«Mário Centeno est un bon ami et j'ai apprécié de travailler avec lui. Il a accompli un travail remarquable en tant que ministre des Finances du Portugal et en tant que président de l'Eurogroupe. Il a joué un rôle important dans la lutte de l'UE contre la pandémie de coronavirus », a écrit Scholz dans son compte Twitter.

Dans son message de réaction à l'annonce de Centeno qu'il ne se présentera pas pour un nouveau mandat à la tête de l'Eurogroupe, alors qu'il quitte le gouvernement portugais, Scholz laisse ses voix pour «succès pour l'avenir» et dit au revoir, en portugais, avec un "à plus tard".

Depuis l'annonce, aujourd'hui en début d'après-midi, du départ de Mário Centeno des postes de ministre des Finances (lundi prochain) et de président de l'Eurogroupe (le 13 juillet, à l'expiration de son mandat), il y a eu des réactions louables en Europe ont réussi.

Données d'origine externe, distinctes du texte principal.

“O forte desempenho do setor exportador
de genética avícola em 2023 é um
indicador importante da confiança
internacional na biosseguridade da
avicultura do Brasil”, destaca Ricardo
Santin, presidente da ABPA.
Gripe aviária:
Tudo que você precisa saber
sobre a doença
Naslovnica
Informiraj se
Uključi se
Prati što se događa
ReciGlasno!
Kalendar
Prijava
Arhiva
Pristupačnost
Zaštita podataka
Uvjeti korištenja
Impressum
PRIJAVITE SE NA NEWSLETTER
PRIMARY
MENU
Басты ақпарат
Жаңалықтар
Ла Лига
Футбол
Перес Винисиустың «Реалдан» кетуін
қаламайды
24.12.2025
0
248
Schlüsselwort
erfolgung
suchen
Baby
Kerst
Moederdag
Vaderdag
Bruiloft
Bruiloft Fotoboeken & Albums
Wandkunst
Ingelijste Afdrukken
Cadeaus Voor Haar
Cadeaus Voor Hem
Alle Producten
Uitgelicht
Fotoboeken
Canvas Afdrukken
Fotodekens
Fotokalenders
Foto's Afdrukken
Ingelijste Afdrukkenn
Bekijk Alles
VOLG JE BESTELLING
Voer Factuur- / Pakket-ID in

Entre autres, le président du Conseil européen, Charles Michel, les commissaires Valdis Dombrovskis (vice-président exécutif) et Paolo Gentiloni (économie), et la ministre espagnole des Finances, Nadia Calviño – désignée comme l'une des grandes favorites de la succession – ont salué la Le travail de Centeno au sein de l'Eurogroupe, qu'il préside depuis janvier 2018.

En annonçant aujourd'hui qu'il ne se présentera pas pour un second mandat, Centeno a précisé qu'il remplira le mandat en cours jusqu'à la fin (13 juillet) et dirigera également les élections pour trouver son successeur, le 9 juillet.

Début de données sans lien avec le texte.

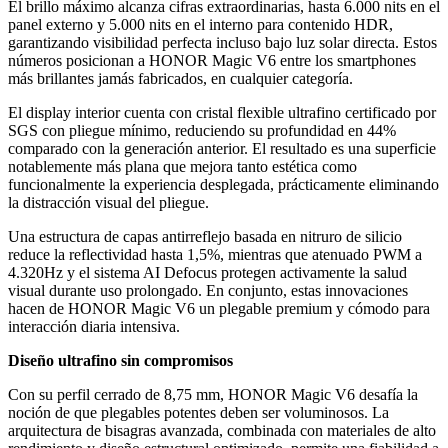
El brillo máximo alcanza cifras extraordinarias, hasta 6.000 nits en el
panel externo y 5.000 nits en el interno para contenido HDR,
garantizando visibilidad perfecta incluso bajo luz solar directa. Estos
números posicionan a HONOR Magic V6 entre los smartphones
más brillantes jamás fabricados, en cualquier categoría.
El display interior cuenta con cristal flexible ultrafino certificado por
SGS con pliegue mínimo, reduciendo su profundidad en 44%
comparado con la generación anterior. El resultado es una superficie
notablemente más plana que mejora tanto estética como
funcionalmente la experiencia desplegada, prácticamente eliminando
la distracción visual del pliegue.
Una estructura de capas antirreflejo basada en nitruro de silicio
reduce la reflectividad hasta 1,5%, mientras que atenuado PWM a
4.320Hz y el sistema AI Defocus protegen activamente la salud
visual durante uso prolongado. En conjunto, estas innovaciones
hacen de HONOR Magic V6 un plegable premium y cómodo para
interacción diaria intensiva.
Diseño ultrafino sin compromisos
Con su perfil cerrado de 8,75 mm, HONOR Magic V6 desafía la
noción de que plegables potentes deben ser voluminosos. La
arquitectura de bisagras avanzada, combinada con materiales de alto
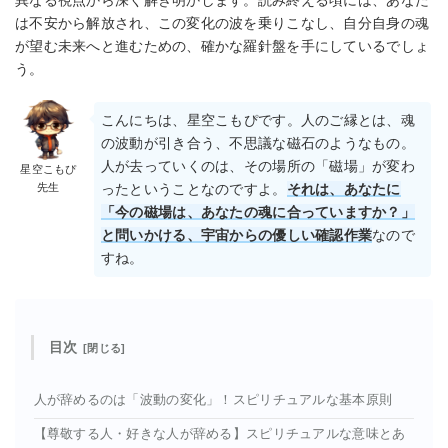
は不安から解放され、この変化の波を乗りこなし、自分自身の魂
が望む未来へと進むための、確かな羅針盤を手にしているでしょ
う。
こんにちは、星空こもぴです。人のご縁とは、魂
の波動が引き合う、不思議な磁石のようなもの。
人が去っていくのは、その場所の「磁場」が変わ
星空こもぴ
先生
ったということなのですよ。
それは、あなたに
「今の磁場は、あなたの魂に合っていますか？」
と問いかける、宇宙からの優しい確認作業
なので
すね。
目次
人が辞めるのは「波動の変化」！スピリチュアルな基本原則
【尊敬する人・好きな人が辞める】スピリチュアルな意味とあ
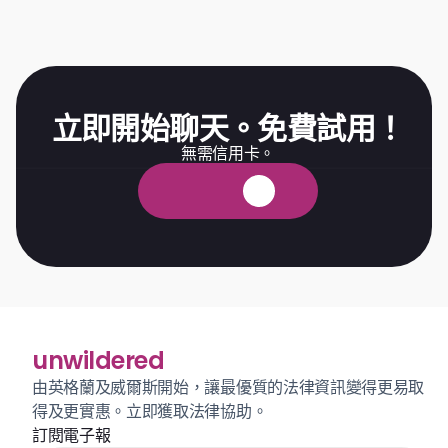
立即開始聊天。免費試用！
無需信用卡。
免
費
試
用
unwildered
由英格蘭及威爾斯開始，讓最優質的法律資訊變得更易取
得及更實惠。立即獲取法律協助。
訂閱電子報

Élu le 4 décembre 2017 à la présidence de l'Eurogroupe, pour une durée de deux ans et demi, Centeno démissionnera ainsi de son poste en juillet, devenant ainsi le premier président du forum informel des ministres des Finances de la zone euro pour remplir un seul mandat.

Centeno était le troisième président de l'Eurogroupe, après le Luxembourgeois Jean-Claude Juncker (2005-2013) et le Néerlandais Jeroen Dijsselbloem (2013-2018).

Son mandat se termine dans un contexte de crise économique, en Europe et dans le monde, provoquée par la «Grande Confinement» motivée par la pandémie de Covid-19.

Sous la direction de Centeno, l'Eurogroupe s'est mis d'accord sur certaines des composantes de la réponse européenne à la crise du Covid-19, à savoir les «filets de sécurité» pour les États, les entreprises et les travailleurs pour un montant total de 540 milliards d'euros, qui reste les «legs» du ministre portugais en tant que président de l'Eurogroupe, comme l'ont souligné les homologues et les dirigeants des institutions.

Le président de la République a accepté aujourd'hui la destitution de Mário Centeno au poste de ministre d'État et des Finances, proposée par le Premier ministre, et son remplacement par João Leão, jusqu'à présent secrétaire d'État au budget.